4. My need for attention is a poison to my partners.

I was given another chance at love soon after Allie. Amy W. was far and away the partner I'd been looking for all of those years. Someone who understood my humor, and this is no easy task. She was someone who had flaws too, which allowed me the opportunity to forgive someone else instead of always being the forgiven. We had many common interests, thoughts and bonds. But again, my appetite for the attention of others proved fatal to my relationship. I began spending more and more nights out on the town. She was welcome to join but was not interested in partying at the volume that I did. There was no straying, just more intoxicated flirting and long nights away from her. She couldn't understand why I didn't want to spend time with her. I didn't see it in that way, but my explanation that it wasn't me avoiding her but me needing to hang out fell upon deaf ears. She just wanted me home. Luckily I walked away before hurting her any more than I already had. I heard the cries but still couldn't see how I was hurt her. At the time, the idea of changing that part of my life for her was unacceptable. A fool and his addictions do not part easily.

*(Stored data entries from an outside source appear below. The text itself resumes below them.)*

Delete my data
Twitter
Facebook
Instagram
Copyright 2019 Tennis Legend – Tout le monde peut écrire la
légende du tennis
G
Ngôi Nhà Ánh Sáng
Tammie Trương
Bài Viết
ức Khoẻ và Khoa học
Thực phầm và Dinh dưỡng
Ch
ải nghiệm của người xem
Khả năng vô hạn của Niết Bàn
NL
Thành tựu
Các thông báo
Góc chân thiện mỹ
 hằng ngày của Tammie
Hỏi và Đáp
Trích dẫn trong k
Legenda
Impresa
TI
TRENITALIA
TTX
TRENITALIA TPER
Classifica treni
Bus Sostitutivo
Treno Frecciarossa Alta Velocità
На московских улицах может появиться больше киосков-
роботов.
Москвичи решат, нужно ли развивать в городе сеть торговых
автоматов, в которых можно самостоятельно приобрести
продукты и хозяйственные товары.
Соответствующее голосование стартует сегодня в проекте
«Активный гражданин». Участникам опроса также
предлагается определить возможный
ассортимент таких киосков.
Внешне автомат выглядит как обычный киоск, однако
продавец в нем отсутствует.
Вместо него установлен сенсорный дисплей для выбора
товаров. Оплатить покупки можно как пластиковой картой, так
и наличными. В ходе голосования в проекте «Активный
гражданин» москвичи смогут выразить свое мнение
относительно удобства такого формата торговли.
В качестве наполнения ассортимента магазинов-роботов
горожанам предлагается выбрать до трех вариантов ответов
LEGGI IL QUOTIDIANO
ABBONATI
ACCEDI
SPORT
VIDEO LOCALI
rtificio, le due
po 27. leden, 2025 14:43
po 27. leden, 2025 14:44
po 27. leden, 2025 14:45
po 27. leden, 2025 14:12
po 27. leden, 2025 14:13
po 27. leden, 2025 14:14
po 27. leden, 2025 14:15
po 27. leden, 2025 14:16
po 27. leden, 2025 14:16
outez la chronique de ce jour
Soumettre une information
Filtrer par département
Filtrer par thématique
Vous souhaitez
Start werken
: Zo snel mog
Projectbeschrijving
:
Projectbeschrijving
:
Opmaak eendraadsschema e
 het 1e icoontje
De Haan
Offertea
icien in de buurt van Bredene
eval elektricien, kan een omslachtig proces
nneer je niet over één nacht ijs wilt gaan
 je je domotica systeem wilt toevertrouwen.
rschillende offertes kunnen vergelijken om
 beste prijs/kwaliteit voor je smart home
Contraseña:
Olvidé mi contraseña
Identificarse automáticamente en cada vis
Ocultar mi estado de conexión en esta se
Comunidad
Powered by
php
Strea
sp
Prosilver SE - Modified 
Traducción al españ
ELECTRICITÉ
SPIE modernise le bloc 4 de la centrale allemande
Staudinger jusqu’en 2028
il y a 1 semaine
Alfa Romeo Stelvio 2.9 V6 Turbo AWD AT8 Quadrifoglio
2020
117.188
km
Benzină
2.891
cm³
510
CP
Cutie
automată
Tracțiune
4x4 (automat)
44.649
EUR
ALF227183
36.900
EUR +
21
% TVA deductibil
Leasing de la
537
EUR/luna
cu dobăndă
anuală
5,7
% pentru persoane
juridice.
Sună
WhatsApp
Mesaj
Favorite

5. I am the reason that I am here; it is my fault.

Micki pretty much sums up all that I could ever want out of life. I stumbled into her arms soon after Amy W. She encompassed every wonderful aspect her predecessors held, as well as offered a future that would have been paradisaical. She was positive, sincere, and most importantly, supportive. I could spend eternity relating the hundreds of hours spent together in bliss, but it will suffice for me to simply say that she was my best friend ever. But being older than me, she possessed insight about my issues that I could not garner myself, nor could anyone my age or younger.

Fate had it that our time together was amidst turmoil in both our lives separately. This meant that I rarely could spend overnights with her. So I defaulted to my usual routine of late nights and sore mornings to fill the time we couldn't be together. This brought about an environment of distrust. I walked into this relationship with the preexisting stigma that my persona created, but it didn't help that I consistently placed myself in questionable situations and never connected the dots to how it might have potentially affected my relationship. As her heart sunk deeper every night I ran with the wolves, that insight she had of me rose closer to the top. She began calling them like she saw them, every last relationship faux pas I committed. Unfortunately, a man of pride as foolish as mine would never recant. But instead of sheepishly burying my chin in my chest and kicking my feet, I turned it around on her. Not intentionally meaning harm, I saw what seemed like her flaws for not understanding and flung them back at her. I didn't realize I was doing it. I just thought that I had insight too or that maybe my lifestyle was justified considering the situation. But all the rational in the world couldn't replace my poor choices and inability to be alone. I made one mistake too many and found myself escorted to the door.

These words and actions now bounce around inside my head, tearing me apart with wicked remorse. It may only subside when I prove to myself that I am better than this and will never do it again. But this is a goal not easily achieved. If life affords me eight more years, I just may overcome my issues and began again.